▶ Excerpted passage
Ali Sher Khan Anchan (Balti: ཨལི་ཤེར་ཁན་ཨནཆན་།, Urdu: علی شیر خان انچن) (also called Ali Rai, Ray Alī, Alī Rai, Raja Sher Ali Mir, Mir Ali, Sher Ali and Ali Zad; 1590–1625) was a famous Balti king. He was a Maqpon dynasty king who unified Baltistan and expanded its frontiers to Ladakh and western Tibet  in the east, and in the west to the borders of Ghizar and Chitral.

Military Achievements

Anchan and Mughals
Anchan came into contact with the Mughal court. In the Balti version, Ali Sher Khan Anchan lost his royal father as a child. His maternal uncle, the Raja of Shigar, took him and his mother to Shigar. The intention was probably to put him to death and annex the Skardu Kingdom, the boy's inheritance, to his Kingdom of Shigar. At the age of 18, with twelve faithful followers of his father, Ali Sher Khan fled to Delhi. He was noticed by  Emperor Akbar when he showed his physical prowess by killing a lion while hunting in Delhi. The Emperor gave him the command of a Moghul army to reclaim his lost kingdom. While in Delhi, he married a Moghul princess named Gul Khatoon, the daughter of  Akbar's uncle, Kamran Mirza. In 1586 A.D., when Akbar conquered Kashmir, Ali Sher Khan Anchan was with him (referred to as Ali Rai by Mughal historians).

▶ Brief
Copy out the whole passage about Ali Sher Khan Anchan word for word. Work only from the text above.

▶ Data rows
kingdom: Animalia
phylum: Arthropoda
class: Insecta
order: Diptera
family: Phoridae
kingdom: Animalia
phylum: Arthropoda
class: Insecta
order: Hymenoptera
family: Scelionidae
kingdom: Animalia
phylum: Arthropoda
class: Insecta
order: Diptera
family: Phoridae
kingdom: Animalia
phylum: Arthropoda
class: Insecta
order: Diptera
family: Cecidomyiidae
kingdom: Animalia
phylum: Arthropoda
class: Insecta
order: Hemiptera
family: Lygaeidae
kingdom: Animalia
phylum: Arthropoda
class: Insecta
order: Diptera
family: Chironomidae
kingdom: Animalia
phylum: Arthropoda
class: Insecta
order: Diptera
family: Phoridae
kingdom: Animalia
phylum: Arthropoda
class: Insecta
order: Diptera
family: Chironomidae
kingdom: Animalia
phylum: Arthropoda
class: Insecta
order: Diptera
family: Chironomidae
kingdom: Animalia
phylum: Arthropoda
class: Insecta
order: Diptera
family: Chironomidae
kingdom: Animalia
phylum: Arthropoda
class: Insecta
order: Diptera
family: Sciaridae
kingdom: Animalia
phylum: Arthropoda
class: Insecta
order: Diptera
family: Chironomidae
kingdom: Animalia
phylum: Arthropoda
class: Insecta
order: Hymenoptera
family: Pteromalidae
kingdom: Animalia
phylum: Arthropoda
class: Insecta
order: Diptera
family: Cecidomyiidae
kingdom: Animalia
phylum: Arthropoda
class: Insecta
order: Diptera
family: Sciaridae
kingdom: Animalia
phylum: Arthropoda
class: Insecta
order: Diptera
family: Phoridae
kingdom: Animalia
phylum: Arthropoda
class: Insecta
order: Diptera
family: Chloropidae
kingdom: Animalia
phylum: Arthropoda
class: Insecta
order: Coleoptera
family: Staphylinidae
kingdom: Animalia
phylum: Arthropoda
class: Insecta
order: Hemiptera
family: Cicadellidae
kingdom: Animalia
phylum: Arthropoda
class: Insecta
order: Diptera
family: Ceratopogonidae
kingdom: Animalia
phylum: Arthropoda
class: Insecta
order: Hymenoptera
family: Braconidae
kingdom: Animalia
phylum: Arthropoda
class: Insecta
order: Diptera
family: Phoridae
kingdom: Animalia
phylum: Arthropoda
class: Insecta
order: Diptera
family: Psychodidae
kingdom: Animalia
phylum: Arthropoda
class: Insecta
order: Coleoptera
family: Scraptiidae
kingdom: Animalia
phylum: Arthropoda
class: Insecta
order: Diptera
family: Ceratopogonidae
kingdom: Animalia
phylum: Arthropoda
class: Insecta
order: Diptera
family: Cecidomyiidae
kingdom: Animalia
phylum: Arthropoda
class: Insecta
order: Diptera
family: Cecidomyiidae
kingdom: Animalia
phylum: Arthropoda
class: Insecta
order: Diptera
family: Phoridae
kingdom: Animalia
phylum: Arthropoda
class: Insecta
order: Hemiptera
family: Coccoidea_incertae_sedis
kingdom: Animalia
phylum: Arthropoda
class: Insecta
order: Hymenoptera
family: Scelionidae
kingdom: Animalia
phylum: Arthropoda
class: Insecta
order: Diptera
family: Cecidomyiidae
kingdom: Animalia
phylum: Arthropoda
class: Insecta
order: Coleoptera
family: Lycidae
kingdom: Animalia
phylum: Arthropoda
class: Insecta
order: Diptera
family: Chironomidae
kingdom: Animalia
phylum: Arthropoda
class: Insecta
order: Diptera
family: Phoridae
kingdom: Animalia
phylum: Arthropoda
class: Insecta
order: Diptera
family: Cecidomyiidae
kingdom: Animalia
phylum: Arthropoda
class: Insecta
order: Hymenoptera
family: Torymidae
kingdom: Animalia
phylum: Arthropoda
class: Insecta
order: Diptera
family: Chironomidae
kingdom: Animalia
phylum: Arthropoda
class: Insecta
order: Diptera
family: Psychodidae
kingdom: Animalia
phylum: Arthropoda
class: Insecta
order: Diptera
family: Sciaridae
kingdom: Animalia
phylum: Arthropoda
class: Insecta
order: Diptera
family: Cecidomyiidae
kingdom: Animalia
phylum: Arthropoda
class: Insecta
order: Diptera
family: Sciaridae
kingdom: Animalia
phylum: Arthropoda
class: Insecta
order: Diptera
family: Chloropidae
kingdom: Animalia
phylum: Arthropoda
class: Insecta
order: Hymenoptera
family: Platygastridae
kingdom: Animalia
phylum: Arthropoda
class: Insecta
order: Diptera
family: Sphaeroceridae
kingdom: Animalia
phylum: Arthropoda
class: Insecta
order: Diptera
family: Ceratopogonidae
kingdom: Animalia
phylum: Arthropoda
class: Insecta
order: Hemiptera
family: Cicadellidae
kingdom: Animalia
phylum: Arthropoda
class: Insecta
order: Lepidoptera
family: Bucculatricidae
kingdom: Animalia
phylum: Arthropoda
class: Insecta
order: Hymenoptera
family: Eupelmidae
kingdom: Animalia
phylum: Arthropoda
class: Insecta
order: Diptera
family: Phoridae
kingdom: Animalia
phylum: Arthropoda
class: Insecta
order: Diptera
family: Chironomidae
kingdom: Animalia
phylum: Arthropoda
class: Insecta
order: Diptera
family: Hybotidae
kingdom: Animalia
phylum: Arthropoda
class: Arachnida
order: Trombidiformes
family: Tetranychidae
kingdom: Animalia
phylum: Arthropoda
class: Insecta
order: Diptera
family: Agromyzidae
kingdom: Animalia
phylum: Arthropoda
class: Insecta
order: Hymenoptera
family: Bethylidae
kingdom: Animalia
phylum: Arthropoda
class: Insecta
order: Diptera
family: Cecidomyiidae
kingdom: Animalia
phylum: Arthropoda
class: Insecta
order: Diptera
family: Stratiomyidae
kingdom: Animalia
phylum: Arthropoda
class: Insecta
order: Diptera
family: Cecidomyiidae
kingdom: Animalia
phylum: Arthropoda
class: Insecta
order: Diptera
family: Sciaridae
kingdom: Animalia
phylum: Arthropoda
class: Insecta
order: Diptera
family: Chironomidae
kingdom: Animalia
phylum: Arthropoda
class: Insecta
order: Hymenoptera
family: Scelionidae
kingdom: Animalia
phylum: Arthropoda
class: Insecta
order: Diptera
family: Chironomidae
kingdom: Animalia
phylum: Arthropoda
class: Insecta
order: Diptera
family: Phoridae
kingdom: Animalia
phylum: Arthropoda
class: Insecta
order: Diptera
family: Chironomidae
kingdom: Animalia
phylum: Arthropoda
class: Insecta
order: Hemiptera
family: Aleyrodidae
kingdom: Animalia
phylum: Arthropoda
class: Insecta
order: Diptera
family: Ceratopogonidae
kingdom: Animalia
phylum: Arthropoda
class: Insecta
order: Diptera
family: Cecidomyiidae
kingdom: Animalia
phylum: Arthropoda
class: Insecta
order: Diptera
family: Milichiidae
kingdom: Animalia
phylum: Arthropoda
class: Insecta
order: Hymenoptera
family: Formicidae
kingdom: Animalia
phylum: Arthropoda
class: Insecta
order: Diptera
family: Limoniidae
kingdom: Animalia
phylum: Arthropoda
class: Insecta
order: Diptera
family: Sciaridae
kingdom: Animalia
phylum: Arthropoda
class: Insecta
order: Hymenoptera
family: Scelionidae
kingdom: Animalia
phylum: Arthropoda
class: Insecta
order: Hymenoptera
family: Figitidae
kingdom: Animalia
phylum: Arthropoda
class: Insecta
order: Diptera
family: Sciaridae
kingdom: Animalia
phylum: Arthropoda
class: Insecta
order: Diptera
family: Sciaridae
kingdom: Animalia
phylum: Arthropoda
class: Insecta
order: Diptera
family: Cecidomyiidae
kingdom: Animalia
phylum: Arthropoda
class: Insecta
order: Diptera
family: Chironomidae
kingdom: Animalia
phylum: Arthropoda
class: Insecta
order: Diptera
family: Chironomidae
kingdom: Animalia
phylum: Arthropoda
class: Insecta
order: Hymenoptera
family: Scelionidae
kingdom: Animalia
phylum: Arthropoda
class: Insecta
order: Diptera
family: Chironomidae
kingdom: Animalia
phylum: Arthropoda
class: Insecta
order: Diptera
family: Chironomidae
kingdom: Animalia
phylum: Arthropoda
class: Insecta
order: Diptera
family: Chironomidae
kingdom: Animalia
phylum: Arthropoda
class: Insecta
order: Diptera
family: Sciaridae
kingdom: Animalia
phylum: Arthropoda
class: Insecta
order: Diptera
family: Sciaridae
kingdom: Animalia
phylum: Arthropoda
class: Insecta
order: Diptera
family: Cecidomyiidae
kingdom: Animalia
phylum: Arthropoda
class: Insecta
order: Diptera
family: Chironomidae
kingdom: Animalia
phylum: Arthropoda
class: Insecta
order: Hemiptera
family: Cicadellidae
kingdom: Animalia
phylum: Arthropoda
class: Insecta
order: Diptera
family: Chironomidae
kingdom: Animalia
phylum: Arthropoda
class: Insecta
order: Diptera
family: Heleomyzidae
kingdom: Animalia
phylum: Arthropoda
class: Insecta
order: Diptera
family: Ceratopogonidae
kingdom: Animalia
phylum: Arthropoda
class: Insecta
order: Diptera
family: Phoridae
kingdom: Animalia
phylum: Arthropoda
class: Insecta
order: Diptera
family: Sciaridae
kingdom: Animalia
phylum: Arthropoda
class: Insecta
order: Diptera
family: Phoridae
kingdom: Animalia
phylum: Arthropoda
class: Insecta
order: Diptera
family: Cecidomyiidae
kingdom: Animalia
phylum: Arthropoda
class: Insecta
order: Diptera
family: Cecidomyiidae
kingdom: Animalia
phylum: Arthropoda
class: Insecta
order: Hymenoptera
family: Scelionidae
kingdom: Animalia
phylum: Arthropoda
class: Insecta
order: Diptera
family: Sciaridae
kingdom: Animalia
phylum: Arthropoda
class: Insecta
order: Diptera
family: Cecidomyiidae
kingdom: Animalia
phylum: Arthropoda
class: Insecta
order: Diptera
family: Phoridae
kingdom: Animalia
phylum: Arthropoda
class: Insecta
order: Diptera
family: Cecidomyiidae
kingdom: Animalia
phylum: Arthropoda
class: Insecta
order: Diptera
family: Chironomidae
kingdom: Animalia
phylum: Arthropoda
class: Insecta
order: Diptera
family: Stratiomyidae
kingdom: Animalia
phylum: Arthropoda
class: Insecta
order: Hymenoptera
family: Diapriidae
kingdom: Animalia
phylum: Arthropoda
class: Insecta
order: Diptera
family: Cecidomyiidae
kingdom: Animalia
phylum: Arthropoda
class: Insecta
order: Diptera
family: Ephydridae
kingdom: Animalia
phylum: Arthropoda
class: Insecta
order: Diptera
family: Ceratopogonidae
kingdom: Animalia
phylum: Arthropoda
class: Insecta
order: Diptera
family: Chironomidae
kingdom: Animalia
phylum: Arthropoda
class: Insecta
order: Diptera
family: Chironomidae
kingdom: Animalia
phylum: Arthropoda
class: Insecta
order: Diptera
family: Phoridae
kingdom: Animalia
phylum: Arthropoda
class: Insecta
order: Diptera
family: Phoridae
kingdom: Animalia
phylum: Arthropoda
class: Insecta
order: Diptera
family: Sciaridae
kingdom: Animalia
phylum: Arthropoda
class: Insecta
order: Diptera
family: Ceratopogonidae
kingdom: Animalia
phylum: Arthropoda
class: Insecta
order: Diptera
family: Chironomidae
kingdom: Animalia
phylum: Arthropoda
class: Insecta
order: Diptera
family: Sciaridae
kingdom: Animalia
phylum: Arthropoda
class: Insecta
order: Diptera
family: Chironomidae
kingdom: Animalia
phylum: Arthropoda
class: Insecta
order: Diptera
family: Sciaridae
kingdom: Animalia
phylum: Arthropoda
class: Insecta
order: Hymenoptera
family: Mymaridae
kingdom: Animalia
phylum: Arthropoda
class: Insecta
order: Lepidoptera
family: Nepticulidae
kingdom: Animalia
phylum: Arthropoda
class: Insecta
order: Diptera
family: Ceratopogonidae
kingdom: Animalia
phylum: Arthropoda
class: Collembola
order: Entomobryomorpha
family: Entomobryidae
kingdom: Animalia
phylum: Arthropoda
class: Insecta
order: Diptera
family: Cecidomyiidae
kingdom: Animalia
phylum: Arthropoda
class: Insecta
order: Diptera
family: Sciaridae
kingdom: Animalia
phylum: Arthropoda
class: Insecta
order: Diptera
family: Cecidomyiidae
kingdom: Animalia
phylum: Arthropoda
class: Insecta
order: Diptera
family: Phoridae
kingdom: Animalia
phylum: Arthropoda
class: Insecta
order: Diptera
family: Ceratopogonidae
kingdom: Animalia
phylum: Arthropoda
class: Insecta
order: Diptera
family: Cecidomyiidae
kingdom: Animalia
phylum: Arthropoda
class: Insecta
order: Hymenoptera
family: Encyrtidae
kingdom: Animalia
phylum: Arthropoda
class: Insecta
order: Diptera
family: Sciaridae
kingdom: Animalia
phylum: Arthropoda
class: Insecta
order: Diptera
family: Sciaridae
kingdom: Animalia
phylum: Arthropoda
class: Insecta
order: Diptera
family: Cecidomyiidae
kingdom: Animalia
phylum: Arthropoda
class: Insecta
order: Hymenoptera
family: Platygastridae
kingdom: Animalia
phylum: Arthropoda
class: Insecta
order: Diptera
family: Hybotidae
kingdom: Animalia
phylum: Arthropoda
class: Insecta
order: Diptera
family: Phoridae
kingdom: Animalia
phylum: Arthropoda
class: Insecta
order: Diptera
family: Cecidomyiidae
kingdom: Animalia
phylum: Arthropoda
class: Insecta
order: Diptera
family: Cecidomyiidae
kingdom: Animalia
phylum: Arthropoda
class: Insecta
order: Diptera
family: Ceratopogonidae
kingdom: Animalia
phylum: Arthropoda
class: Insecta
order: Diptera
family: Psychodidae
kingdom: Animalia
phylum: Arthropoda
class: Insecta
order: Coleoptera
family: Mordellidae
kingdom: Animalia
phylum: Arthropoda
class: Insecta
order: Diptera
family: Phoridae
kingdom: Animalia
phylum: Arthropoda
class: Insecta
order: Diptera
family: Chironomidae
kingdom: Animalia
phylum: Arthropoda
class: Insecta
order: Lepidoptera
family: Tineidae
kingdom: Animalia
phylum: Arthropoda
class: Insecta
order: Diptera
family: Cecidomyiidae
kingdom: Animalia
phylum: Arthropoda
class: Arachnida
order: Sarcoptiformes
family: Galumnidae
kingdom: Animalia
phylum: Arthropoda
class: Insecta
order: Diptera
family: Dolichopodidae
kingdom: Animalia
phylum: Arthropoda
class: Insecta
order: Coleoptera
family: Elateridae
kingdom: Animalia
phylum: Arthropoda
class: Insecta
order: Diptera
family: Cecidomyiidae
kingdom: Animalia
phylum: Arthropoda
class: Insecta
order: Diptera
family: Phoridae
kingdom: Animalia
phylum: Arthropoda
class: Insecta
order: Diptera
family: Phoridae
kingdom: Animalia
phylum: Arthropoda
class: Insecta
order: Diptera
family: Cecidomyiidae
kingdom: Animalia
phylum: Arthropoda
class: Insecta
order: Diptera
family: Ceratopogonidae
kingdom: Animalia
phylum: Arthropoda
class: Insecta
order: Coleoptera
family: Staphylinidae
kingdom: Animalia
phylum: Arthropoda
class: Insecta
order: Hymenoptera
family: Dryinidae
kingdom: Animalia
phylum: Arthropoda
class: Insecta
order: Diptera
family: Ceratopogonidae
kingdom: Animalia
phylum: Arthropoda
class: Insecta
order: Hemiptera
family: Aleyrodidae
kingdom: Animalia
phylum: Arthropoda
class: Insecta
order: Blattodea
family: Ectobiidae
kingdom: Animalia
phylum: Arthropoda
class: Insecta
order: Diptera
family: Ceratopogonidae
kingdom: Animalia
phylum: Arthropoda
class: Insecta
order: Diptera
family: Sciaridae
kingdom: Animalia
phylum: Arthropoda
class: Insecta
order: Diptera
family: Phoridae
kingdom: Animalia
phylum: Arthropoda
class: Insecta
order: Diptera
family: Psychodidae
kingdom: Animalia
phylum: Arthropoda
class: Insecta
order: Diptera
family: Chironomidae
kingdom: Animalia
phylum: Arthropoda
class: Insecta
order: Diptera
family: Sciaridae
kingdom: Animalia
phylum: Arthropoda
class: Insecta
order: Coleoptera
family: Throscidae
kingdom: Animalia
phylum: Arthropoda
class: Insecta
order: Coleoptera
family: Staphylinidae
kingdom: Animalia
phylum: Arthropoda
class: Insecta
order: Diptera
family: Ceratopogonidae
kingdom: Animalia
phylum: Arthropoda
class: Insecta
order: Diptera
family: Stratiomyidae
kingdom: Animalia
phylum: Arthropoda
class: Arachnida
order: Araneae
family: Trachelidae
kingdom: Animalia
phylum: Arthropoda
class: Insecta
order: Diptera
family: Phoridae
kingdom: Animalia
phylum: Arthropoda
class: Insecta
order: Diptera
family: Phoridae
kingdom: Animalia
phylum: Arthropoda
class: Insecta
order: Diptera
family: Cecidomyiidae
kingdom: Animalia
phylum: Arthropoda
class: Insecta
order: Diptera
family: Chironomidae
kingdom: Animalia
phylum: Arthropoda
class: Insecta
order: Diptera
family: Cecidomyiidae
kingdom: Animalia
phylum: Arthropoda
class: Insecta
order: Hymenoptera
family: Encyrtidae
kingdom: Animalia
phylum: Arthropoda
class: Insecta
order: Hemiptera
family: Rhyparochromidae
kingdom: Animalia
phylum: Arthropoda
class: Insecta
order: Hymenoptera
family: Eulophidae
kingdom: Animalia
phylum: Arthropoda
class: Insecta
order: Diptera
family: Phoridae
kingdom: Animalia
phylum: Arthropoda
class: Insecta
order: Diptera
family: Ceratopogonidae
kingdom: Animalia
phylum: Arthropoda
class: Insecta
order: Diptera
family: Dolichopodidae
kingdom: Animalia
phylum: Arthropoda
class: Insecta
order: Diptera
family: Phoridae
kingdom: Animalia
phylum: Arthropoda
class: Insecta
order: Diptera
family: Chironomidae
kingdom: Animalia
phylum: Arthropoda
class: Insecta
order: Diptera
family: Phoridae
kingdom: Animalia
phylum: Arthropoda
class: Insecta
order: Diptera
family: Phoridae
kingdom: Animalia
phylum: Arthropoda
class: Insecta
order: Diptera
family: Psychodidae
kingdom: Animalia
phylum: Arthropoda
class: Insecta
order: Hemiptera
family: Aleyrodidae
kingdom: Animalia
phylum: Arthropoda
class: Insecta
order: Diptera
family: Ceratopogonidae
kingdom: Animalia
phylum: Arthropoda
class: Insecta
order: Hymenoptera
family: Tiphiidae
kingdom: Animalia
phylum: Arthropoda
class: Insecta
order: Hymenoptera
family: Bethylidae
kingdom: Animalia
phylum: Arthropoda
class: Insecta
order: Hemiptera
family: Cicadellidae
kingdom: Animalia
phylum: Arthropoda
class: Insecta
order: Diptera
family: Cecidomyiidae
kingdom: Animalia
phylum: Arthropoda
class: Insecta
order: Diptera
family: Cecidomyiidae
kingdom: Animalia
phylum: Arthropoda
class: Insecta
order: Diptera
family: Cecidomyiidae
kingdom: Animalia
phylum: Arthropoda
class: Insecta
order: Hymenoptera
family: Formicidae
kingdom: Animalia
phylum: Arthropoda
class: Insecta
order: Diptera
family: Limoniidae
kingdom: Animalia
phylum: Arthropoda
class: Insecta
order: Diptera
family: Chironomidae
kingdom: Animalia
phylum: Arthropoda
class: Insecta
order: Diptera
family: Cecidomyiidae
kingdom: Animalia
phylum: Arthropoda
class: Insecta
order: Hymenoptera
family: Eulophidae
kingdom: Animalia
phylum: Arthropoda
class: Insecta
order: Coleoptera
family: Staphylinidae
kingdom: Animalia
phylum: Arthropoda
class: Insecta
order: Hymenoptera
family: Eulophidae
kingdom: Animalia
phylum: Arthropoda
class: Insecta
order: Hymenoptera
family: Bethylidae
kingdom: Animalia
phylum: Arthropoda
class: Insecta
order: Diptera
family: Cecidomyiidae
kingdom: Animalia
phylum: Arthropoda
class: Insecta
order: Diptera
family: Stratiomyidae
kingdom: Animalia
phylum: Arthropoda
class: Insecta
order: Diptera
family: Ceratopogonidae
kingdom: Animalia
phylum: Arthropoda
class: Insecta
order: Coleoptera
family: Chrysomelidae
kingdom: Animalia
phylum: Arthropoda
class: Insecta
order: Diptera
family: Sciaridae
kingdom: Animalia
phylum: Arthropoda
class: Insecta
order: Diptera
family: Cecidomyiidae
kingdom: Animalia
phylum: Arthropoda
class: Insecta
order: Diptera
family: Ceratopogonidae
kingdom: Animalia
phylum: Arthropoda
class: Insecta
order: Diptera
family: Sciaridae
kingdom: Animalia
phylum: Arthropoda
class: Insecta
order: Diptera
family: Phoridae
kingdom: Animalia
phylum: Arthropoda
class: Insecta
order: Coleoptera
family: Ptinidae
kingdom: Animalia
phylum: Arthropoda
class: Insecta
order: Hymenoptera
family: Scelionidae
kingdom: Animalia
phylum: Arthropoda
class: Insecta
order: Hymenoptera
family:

▶ The solution
Ali Sher Khan Anchan (Balti: ཨལི་ཤེར་ཁན་ཨནཆན་།, Urdu: علی شیر خان انچن) (also called Ali Rai, Ray Alī, Alī Rai, Raja Sher Ali Mir, Mir Ali, Sher Ali and Ali Zad; 1590–1625) was a famous Balti king. He was a Maqpon dynasty king who unified Baltistan and expanded its frontiers to Ladakh and western Tibet  in the east, and in the west to the borders of Ghizar and Chitral.

Military Achievements

Anchan and Mughals
Anchan came into contact with the Mughal court. In the Balti version, Ali Sher Khan Anchan lost his royal father as a child. His maternal uncle, the Raja of Shigar, took him and his mother to Shigar. The intention was probably to put him to death and annex the Skardu Kingdom, the boy's inheritance, to his Kingdom of Shigar. At the age of 18, with twelve faithful followers of his father, Ali Sher Khan fled to Delhi. He was noticed by  Emperor Akbar when he showed his physical prowess by killing a lion while hunting in Delhi. The Emperor gave him the command of a Moghul army to reclaim his lost kingdom. While in Delhi, he married a Moghul princess named Gul Khatoon, the daughter of  Akbar's uncle, Kamran Mirza. In 1586 A.D., when Akbar conquered Kashmir, Ali Sher Khan Anchan was with him (referred to as Ali Rai by Mughal historians).